Work to be completed: Every line below needs to be transcribed without alteration, and no image may be carried over.

Information provided:
--------------------------------
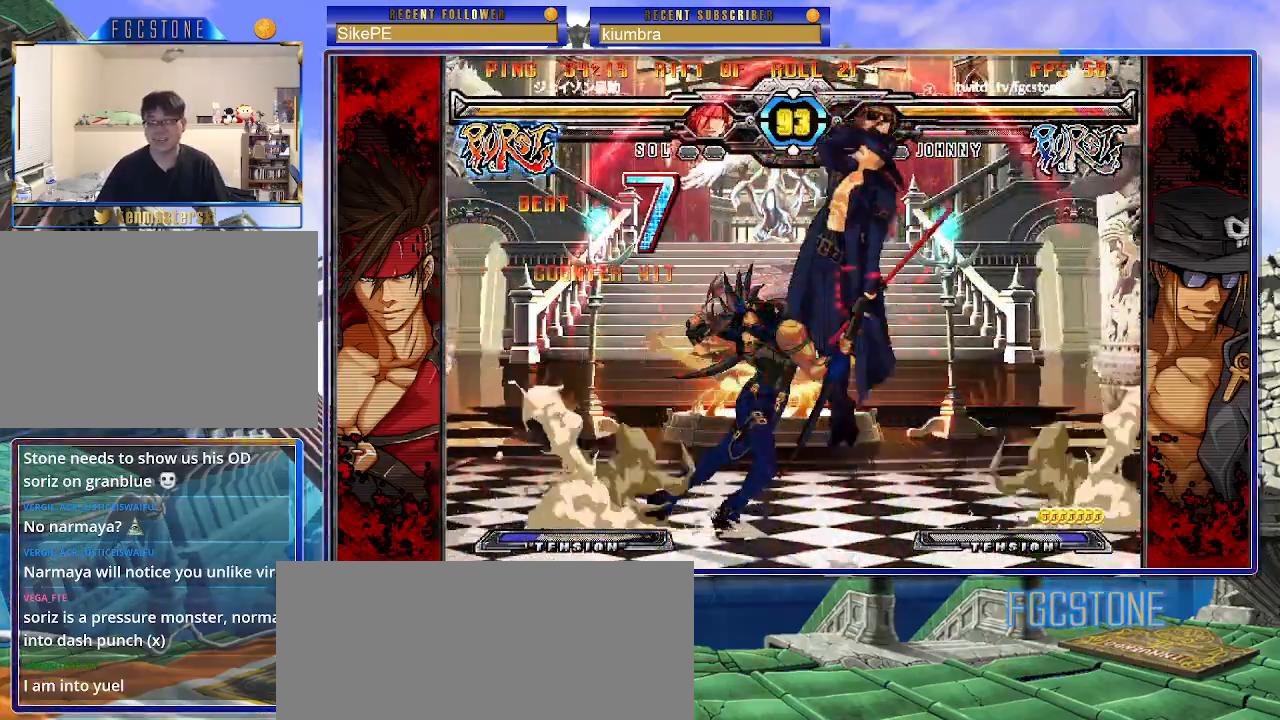
{"buttons": ["K"], "left_stick": "center", "events": [[467, "K", "down"]]}
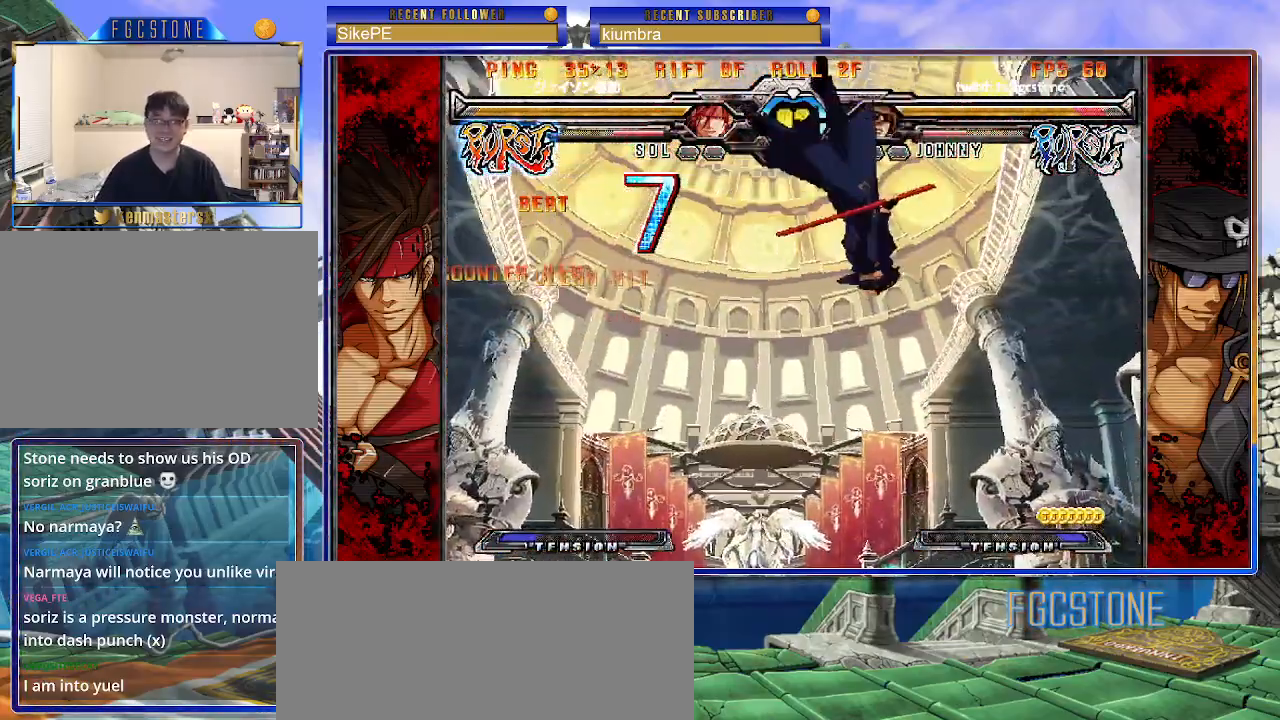
{"buttons": ["K"], "left_stick": "center", "events": [[50, "K", "up"], [50, "S", "down"], [133, "S", "up"], [150, "K", "down"], [217, "K", "up"], [217, "S", "down"], [300, "K", "down"], [300, "S", "up"], [383, "K", "up"], [383, "S", "down"], [450, "K", "down"], [467, "S", "up"]]}
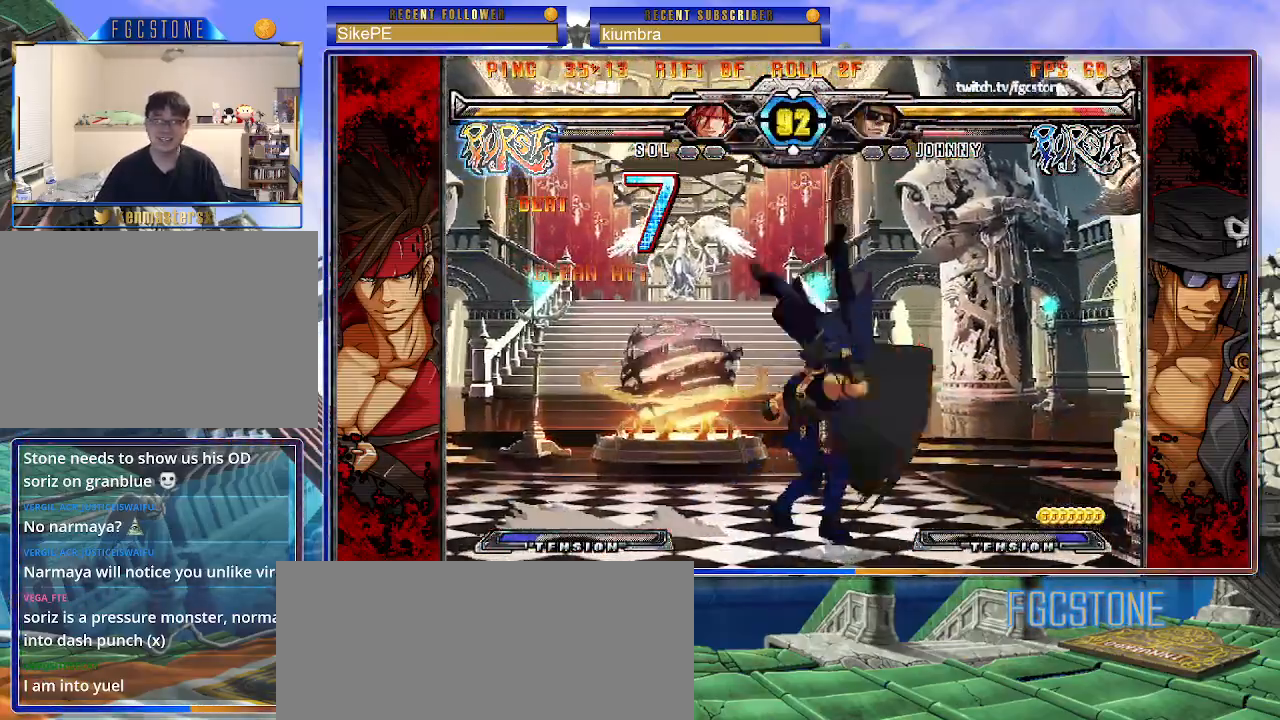
{"buttons": ["S"], "left_stick": "center", "events": [[33, "S", "down"], [50, "K", "up"], [100, "K", "down"], [117, "S", "up"], [183, "S", "down"], [200, "K", "up"], [250, "K", "down"], [283, "S", "up"], [350, "S", "down"], [367, "K", "up"], [383, "K", "down"], [433, "S", "up"], [483, "S", "down"], [500, "K", "up"]]}
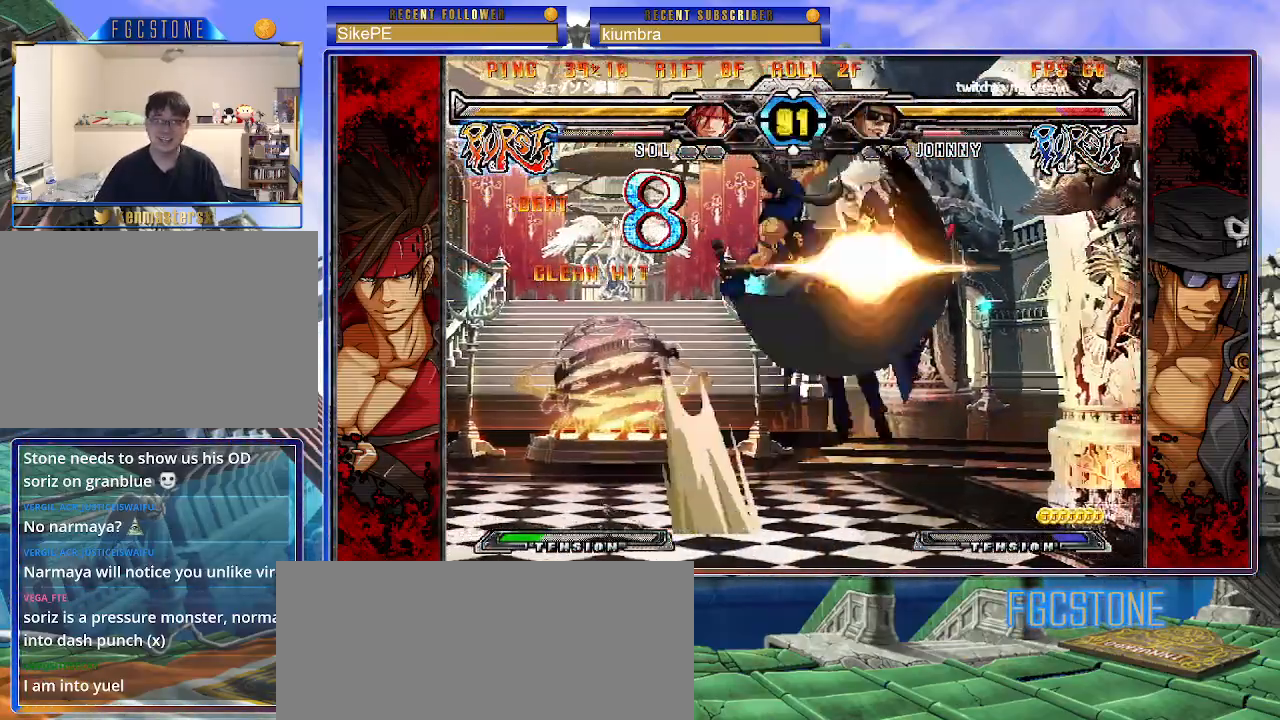
{"buttons": ["K", "S"], "left_stick": "left", "events": [[33, "left_stick", "left"], [67, "K", "down"], [83, "S", "up"], [133, "S", "down"], [167, "K", "up"], [200, "K", "down"], [250, "S", "up"], [300, "K", "up"], [300, "S", "down"], [350, "K", "down"], [400, "S", "up"], [433, "S", "down"], [467, "K", "up"], [500, "K", "down"]]}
--------------------------------
Answer to this task:
{"buttons": ["K"], "left_stick": "center", "events": [[467, "K", "down"]]}
{"buttons": ["K"], "left_stick": "center", "events": [[50, "K", "up"], [50, "S", "down"], [133, "S", "up"], [150, "K", "down"], [217, "K", "up"], [217, "S", "down"], [300, "K", "down"], [300, "S", "up"], [383, "K", "up"], [383, "S", "down"], [450, "K", "down"], [467, "S", "up"]]}
{"buttons": ["S"], "left_stick": "center", "events": [[33, "S", "down"], [50, "K", "up"], [100, "K", "down"], [117, "S", "up"], [183, "S", "down"], [200, "K", "up"], [250, "K", "down"], [283, "S", "up"], [350, "S", "down"], [367, "K", "up"], [383, "K", "down"], [433, "S", "up"], [483, "S", "down"], [500, "K", "up"]]}
{"buttons": ["K", "S"], "left_stick": "left", "events": [[33, "left_stick", "left"], [67, "K", "down"], [83, "S", "up"], [133, "S", "down"], [167, "K", "up"], [200, "K", "down"], [250, "S", "up"], [300, "K", "up"], [300, "S", "down"], [350, "K", "down"], [400, "S", "up"], [433, "S", "down"], [467, "K", "up"], [500, "K", "down"]]}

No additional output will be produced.